Instructions to follow = Below are records to transcribe exactly, without their pictures.

^^^^

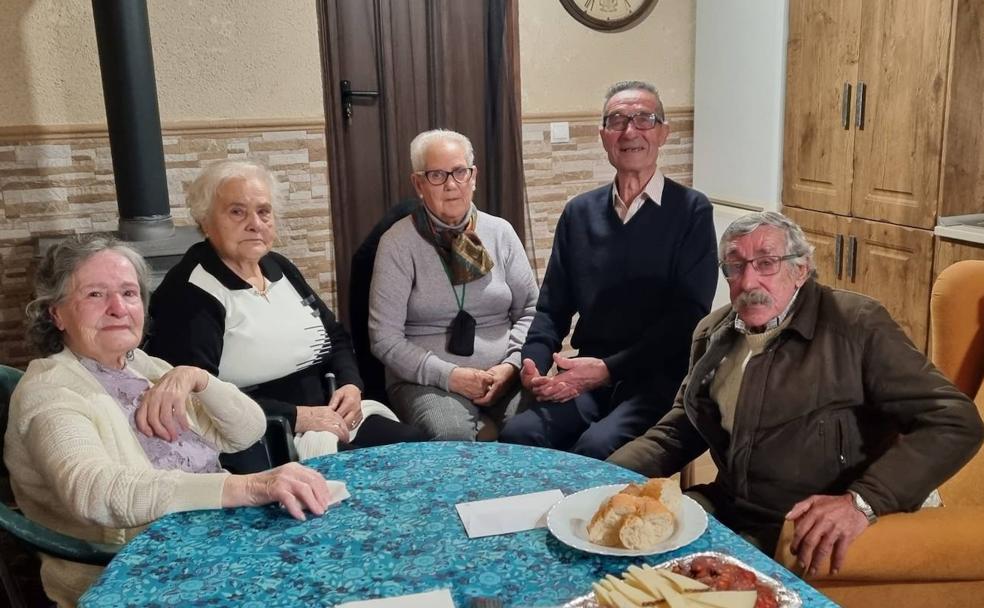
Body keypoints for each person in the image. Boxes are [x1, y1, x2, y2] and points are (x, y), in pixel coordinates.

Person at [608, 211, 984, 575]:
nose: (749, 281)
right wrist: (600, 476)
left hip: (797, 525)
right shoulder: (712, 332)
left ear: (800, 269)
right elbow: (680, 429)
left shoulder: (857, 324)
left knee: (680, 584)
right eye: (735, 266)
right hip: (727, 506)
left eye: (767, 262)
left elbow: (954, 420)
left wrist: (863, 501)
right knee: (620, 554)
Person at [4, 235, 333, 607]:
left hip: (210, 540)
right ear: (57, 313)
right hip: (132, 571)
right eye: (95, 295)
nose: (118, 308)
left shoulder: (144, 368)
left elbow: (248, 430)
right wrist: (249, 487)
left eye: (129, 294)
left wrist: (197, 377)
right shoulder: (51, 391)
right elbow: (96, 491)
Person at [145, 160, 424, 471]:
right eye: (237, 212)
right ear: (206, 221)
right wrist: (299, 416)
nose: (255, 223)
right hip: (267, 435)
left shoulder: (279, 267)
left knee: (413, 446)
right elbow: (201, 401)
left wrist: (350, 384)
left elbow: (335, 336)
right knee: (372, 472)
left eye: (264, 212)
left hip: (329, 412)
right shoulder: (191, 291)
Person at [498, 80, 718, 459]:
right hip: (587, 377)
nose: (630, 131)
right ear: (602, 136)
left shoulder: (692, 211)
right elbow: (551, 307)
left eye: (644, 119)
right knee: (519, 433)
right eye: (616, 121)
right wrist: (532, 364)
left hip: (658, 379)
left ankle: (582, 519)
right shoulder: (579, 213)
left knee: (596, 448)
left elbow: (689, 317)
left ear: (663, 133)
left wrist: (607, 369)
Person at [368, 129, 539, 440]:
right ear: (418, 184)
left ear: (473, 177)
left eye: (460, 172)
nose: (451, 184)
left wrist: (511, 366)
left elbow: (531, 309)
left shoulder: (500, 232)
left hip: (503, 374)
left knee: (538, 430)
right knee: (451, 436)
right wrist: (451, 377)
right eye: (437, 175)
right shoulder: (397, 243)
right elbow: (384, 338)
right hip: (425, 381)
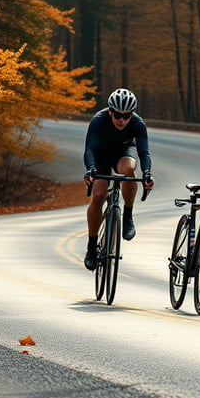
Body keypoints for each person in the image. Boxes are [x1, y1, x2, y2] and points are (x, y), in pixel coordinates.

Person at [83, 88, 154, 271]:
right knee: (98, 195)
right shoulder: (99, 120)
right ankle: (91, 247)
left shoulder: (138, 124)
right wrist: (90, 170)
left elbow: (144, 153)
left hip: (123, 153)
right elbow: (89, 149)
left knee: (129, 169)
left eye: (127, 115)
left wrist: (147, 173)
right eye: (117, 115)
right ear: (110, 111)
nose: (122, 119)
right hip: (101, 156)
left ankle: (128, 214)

^^^^

Response =
Body keypoints for each person in the image. Boxes are [x1, y1, x2, y2] and points are (x, y), in pixel coordinates.

Person at [608, 211, 984, 575]:
nose: (749, 281)
right wrist: (600, 476)
left hip: (797, 525)
right shoulder: (712, 332)
left ear: (800, 269)
right elbow: (680, 429)
left shoulder: (857, 324)
left knee: (680, 584)
right eye: (735, 266)
right hip: (727, 506)
left eye: (767, 262)
left elbow: (954, 420)
left wrist: (863, 501)
right knee: (620, 554)
Person at [4, 235, 333, 607]:
left hip: (210, 540)
right ear: (57, 313)
right hip: (132, 571)
right eye: (95, 295)
nose: (118, 308)
left shoulder: (144, 368)
left elbow: (248, 430)
right wrist: (249, 487)
left eye: (129, 294)
left wrist: (197, 377)
right shoulder: (51, 391)
right elbow: (96, 491)
Person at [145, 160, 424, 471]:
right eye: (237, 212)
right ear: (206, 221)
right wrist: (299, 416)
nose: (255, 223)
right hip: (267, 435)
left shoulder: (279, 267)
left knee: (413, 446)
right elbow: (201, 401)
left wrist: (350, 384)
left elbow: (335, 336)
right knee: (372, 472)
left eye: (264, 212)
left hip: (329, 412)
right shoulder: (191, 291)
Person at [498, 80, 718, 459]:
right hip: (587, 377)
nose: (630, 131)
right ear: (602, 136)
left shoulder: (692, 211)
right elbow: (551, 307)
left eye: (644, 119)
right knee: (519, 433)
right eye: (616, 121)
right wrist: (532, 364)
left hip: (658, 379)
left ankle: (582, 519)
right shoulder: (579, 213)
left knee: (596, 448)
left elbow: (689, 317)
left ear: (663, 133)
left wrist: (607, 369)
Person at [368, 129, 539, 440]:
right ear: (418, 184)
left ear: (473, 177)
left eye: (460, 172)
nose: (451, 184)
left wrist: (511, 366)
left elbow: (531, 309)
left shoulder: (500, 232)
left hip: (503, 374)
left knee: (538, 430)
right knee: (451, 436)
right wrist: (451, 377)
right eye: (437, 175)
right shoulder: (397, 243)
right elbow: (384, 338)
right hip: (425, 381)
Body keypoints for each person in the image. Boxes are [x1, y1, x2, y2] and points are (x, y), in pixel coordinates.

Person at [83, 88, 154, 271]:
right knee: (98, 195)
right shoulder: (99, 120)
right ankle: (91, 247)
left shoulder: (138, 124)
right wrist: (90, 170)
left elbow: (144, 153)
left hip: (123, 153)
right elbow: (89, 149)
left knee: (129, 169)
left eye: (127, 115)
left wrist: (147, 173)
right eye: (117, 115)
right ear: (110, 111)
nose: (122, 119)
right hip: (101, 156)
left ankle: (128, 214)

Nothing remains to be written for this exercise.